» **Liste des tâches**
- a) Recopiez l'extrait sur le Nouveau Front populaire, de « Une hypothèse semble » à « est de trop ! ».
- b) Poursuivez l'extrait sur le Nouveau Front populaire après sa dernière phrase.

Une hypothèse semble s’éloigner chaque jour un peu plus : la constitution d’un gouvernement des partis du Nouveau Front populaire (NFP) pourtant arrivé en tête le 7 juillet.

Comment le comprendre ?

On ne s’étonne pas d’entendre le Medef et autres porte-parole du capital financier crier à la catastrophe annoncée à propos du programme du NFP. Pour eux, la moindre amélioration de la situation des salariés, aussi limitée soit-elle, aussi respectueuse soit-elle de la Vᵉ République et du régime capitaliste… est de trop !

Mais comment comprendre la lutte féroce que se livrent les différentes composantes du Nouveau Front populaire, une lutte dont le vainqueur est connu d’avance : Macron, donc la classe capitaliste dont il représente les intérêts ?

Force est de constater que tous contribuent à cette situation. Toute proposition d’un nom pour le poste de Premier ministre provoque un regain de tension et de division. C’est une véritable escalade. « Impossible » est le terme qui semble dominer les « échanges » entre les partis membres du NFP.

Les travailleurs et les jeunes qui ont massivement voté pour les candidats du NFP assistent à ce spectacle avec consternation. Ils s’interrogent : « Ces dirigeants de gauche veulent-ils vraiment gouverner pour mettre en œuvre leur programme ? »

» **Données disponibles**
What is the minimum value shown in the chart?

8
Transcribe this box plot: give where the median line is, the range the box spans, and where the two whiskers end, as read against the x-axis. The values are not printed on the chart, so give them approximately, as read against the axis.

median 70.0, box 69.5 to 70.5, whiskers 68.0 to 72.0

» **Réponses**
- a)
Une hypothèse semble s’éloigner chaque jour un peu plus : la constitution d’un gouvernement des partis du Nouveau Front populaire (NFP) pourtant arrivé en tête le 7 juillet.

Comment le comprendre ?

On ne s’étonne pas d’entendre le Medef et autres porte-parole du capital financier crier à la catastrophe annoncée à propos du programme du NFP. Pour eux, la moindre amélioration de la situation des salariés, aussi limitée soit-elle, aussi respectueuse soit-elle de la Vᵉ République et du régime capitaliste… est de trop !

- b)
Au soir du second tour, Jean-Luc Mélenchon a déclaré qu’il faudrait appliquer « le programme du NFP, tout le programme, rien que le programme ». Mais cinq jours plus tard, le 12 juillet, concluant l’assemblée de ses partisans dans ses locaux du 87, rue du Faubourg-Saint-Denis, il en appelle « à la conquête du pouvoir, nous en connaissons la date et les moyens, c’est 2027 et c’est l’élection présidentielle ». Si c’est 2027, ce n’est pas 2024… Qu’importe le vote du 7 juillet, qu’importent trois ans de plus avec Macron et sa politique ?

Quant au Parti socialiste et aux autres composantes du Nouveau Front populaire, ils savent qu’en proposant comme Premier ministre une « personnalité de la société civile », qui quelques jours auparavant appelait à s’allier avec les macronistes, ils attisent le feu de la division.

Tous tournent le dos au mandat qu’ils ont reçu par le vote populaire de millions de femmes, d’hommes, de jeunes le 7 juillet. Tous se dérobent.

Et pendant ce temps… Macron gouverne. La rentrée scolaire dans quelques semaines ? C’est celle préparée par Belloubet pour laquelle manquent des dizaines de milliers d’enseignants et de personnels chargés d’accompagner les enfants en situation de handicap. La guerre en Ukraine ? Macron vient d’y affecter 2,3 milliards d’euros supplémentaires. Le décret contre les chômeurs ? Il sera publié incessamment. La loi Darmanin contre les immigrés ? Des décrets d’application sont publiés ce jour, 16 juillet ! Ajoutons à cette liste la Cour des comptes qui prescrit 50 milliards de coupes supplémentaires dans le budget 2025 et Le Maire qui coupe 5 milliards supplémentaires dans le budget en cours d’exécution… Et l’annonce d’une nouvelle réforme des retraites, celle de l’an dernier n’aurait pas suffi.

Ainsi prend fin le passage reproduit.